“THE FAVOURITE”— A Dark Comedy Drama

“The Favourite” A Dark Comedy Drama Amos Lassen A frail Queen Anne occupies the throne and her close friend, Lady Sarah, governs the country in her stead. When a new servant, Abigail, arrives, her charm endears her to Sarah. Set in early 18th century England,
“The Favourite” is an elegant, sophisticated and entertaining dark comedy drama from director Yorgos Lanthimos. Lanthimos is out to shock with a little strong sexual content, nudity and very strong language and these are at odds with the beauty of the settings. Three brilliant female characters at the center of the drama, all of them brilliantly performed by fine actresses who know a good thing when they see one and share that with us. Olivia Colman is Queen Anne and has terrible troubles with her legs and performs the duties of the throne with the help of her very close friend Lady Sarah (Rachel Weisz), who is ruling the nation in her place. Emma Stone is Abigail, a former lady fallen on hard times and when she arrives at the royal palace, she is taken on by Sarah as her new servant (after she eases the Queen’s leg pain with an herbal remedy). Abigail is a mix of great cheek and charm and is soon going to be Sarah’s rival for the attentions and affections of the Queen. Colman, Weisz and Stone are all just great.  The men’s roles are subsidiary, though there is just about space for excellent Nicholas Hoult who spits out epigrams with Wildean vigor. The other men are Joe Alwyn as Masha, Mark Gaits as Lord Marlborough and James Smith as Godolphin.

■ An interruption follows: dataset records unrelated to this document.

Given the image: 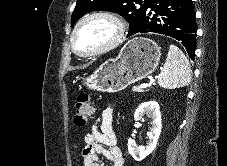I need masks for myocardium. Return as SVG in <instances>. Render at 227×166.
<instances>
[{
  "label": "myocardium",
  "mask_w": 227,
  "mask_h": 166,
  "mask_svg": "<svg viewBox=\"0 0 227 166\" xmlns=\"http://www.w3.org/2000/svg\"><path fill=\"white\" fill-rule=\"evenodd\" d=\"M97 18L110 21L116 29L115 36L108 43H106L105 45L101 46L96 50H93L90 52L80 51L75 44V38H76L77 32L86 22ZM125 36H126V27L118 16L110 12H93L88 15H85L75 24L70 36V44H71L72 50L76 54L83 57H94V56L102 55L116 48L118 45H120L123 42V40L125 39Z\"/></svg>",
  "instance_id": "obj_1"
}]
</instances>
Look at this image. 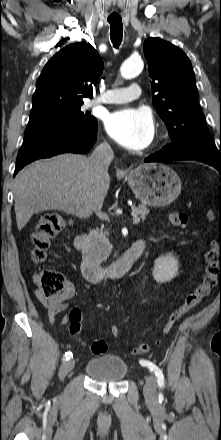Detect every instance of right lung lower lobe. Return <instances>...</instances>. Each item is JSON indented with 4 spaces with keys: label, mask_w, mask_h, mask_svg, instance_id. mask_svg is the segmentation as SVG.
Instances as JSON below:
<instances>
[{
    "label": "right lung lower lobe",
    "mask_w": 221,
    "mask_h": 440,
    "mask_svg": "<svg viewBox=\"0 0 221 440\" xmlns=\"http://www.w3.org/2000/svg\"><path fill=\"white\" fill-rule=\"evenodd\" d=\"M97 124L91 128H72L43 123L26 129L18 152L14 176L25 165L40 158L72 152L87 153L96 142Z\"/></svg>",
    "instance_id": "98d812e1"
}]
</instances>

This feminist period dramedy has an outrageous plot loosely based on historical figures of the time which gives us a glorious tale of jealousy and intrigue. Sarah, the Duchess of Marlborough is the de-facto monarch as she literally controls everything the Queen says and does.   She is also the Queen’s lover and uses this intimacy as a means to keep the Queen in check as much as possible. Anne is lonely and childless having had 17 stillborn births and miscarriages (there is no mention at all of her husband in this drama) and her only solace, besides the Duchess, are the 17 pet rabbits that share her bedroom. 
Abigail is a cousin of the Duchess whose family have fallen on hard times and is now destitute. She is employed as a lowly servant but manages to create some attention for herself when an herbal concoction she creates eases the Queen’s gout. For this she is elevated to be the Duchess’s personal maid, this  makes her privy to some of the very intimate activity of the Queen’s bedchamber, and very soon she is plotting to take over the Duchess’s position in and out of the queen’s bed. The two cousins become mortal enemies and both deviously scheme to make sure The plot is filled with intrigue and double-dealing with this two ambitious women scheming for the patronage of their queen.

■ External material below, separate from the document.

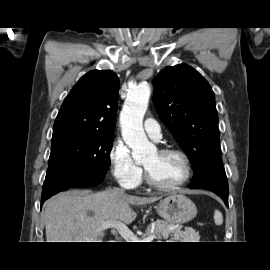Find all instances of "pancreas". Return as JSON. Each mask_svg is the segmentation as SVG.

The film has three fine roles for women and three talented actresses more give it their all.  Coleman perfectly captures the unbalanced Queen and her massive mood swings that unhinge the Court.  She is perfectly matched my Weisz as the Machiavellian Duchess who has already wrangled a  Palace as a gift from the Queen and is determined to hang on to the reins of power which she thinks are rightly hers.  Stone may be more inexperienced in playing power games, but soon learns how to successfully out play her elders.Olivia Colman balances her portrayal of Queen’s with self-indulgence, self-pity and actual despair. Queen Anne suffers from gout, which she treats herself. never was held responsible for her actions in her life. She is also the ruler of a country and has the last word on questions of taxes and decides on matters of war and peace that directly have an effect on thousands of people.